A former real estate developer, Fisher switched to retail at age 41 after he tried to return a pair of ill-fitting jeans at a local department store. With an initial investment of $63,000, Fisher and his wife came up with the concept for the GAP, in which jeans were “neatly arranged by size in wall cubicles rather than stacked haphazardly on tables.” That little concept store’s revenue peaked at $16.27 billion when Fisher retired in 2004 to focus on philanthropy and collecting art. The Fishers founded the KIPP Foundation, a network of free, open-enrollment college-prep schools, and were active supporters of the Bay Area United Way and Teach for America.

Donald Fisher with “The Sisters” by Brice Marden, part of the vast contemporary art collection recently gifted to SFMoMA.

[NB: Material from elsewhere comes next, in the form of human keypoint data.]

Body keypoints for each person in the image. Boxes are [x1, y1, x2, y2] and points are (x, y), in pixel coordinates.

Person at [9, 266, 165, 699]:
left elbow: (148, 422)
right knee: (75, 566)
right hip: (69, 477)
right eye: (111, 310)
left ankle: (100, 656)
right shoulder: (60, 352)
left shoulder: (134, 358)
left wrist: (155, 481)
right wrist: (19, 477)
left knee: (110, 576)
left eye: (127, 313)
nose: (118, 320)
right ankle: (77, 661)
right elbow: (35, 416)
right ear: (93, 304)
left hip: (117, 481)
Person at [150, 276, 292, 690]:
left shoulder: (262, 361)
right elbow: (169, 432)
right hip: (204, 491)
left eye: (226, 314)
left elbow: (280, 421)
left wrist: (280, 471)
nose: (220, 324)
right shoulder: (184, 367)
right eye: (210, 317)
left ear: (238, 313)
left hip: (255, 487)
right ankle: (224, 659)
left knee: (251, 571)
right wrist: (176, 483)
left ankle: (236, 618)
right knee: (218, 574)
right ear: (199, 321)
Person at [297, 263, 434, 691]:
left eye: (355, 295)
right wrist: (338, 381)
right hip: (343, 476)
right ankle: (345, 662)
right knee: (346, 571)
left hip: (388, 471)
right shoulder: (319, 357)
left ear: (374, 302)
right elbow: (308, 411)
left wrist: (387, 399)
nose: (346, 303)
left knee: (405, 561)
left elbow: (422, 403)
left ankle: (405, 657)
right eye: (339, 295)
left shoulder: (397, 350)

He also served on the board of the San Francisco Museum of Modern Art, which caused quite a bit of controversy when Fisher started planning an art museum of his own in Presidio, California, a rejected proposal that some speculated might be disheartening enough to move the collection outside of the Bay Area. San Francisco residents may now rest easy, knowing that the Fisher Collection – including blue chip artists like Andy Warhol, Roy Lichtenstein, Agnes Martin, Cy Twombly, Richard Serra, Chuck Close and William Kentridge – will remain close by for at least 25 years. SFMoMA even reports the addition of a new wing to house the collection; let’s just hope the museum abandons its current faux-Byzantine look for something a little sleeker and, ah, contemporary.

Kenneth Baker relays this amusing anecdote that characterizes Fisher as a complex personality with a keen appreciation for the arts:

When I asked Mr. Fisher to name his favorite piece in the family collection of more than 1,000 objects, I was stunned to hear him single out a relatively recent acquisition: Kentridge’s animated maquette of a stage design for Mozart’s “The Magic Flute.” This work, featured in the Kentridge retrospective that began an international tour at SFMOMA in March, has a vivid tenderness that one just does not tend to associate with Republican billionaires.

Fisher standing in front of Seascape, one of Gerhard Richter’s photorealist paintings.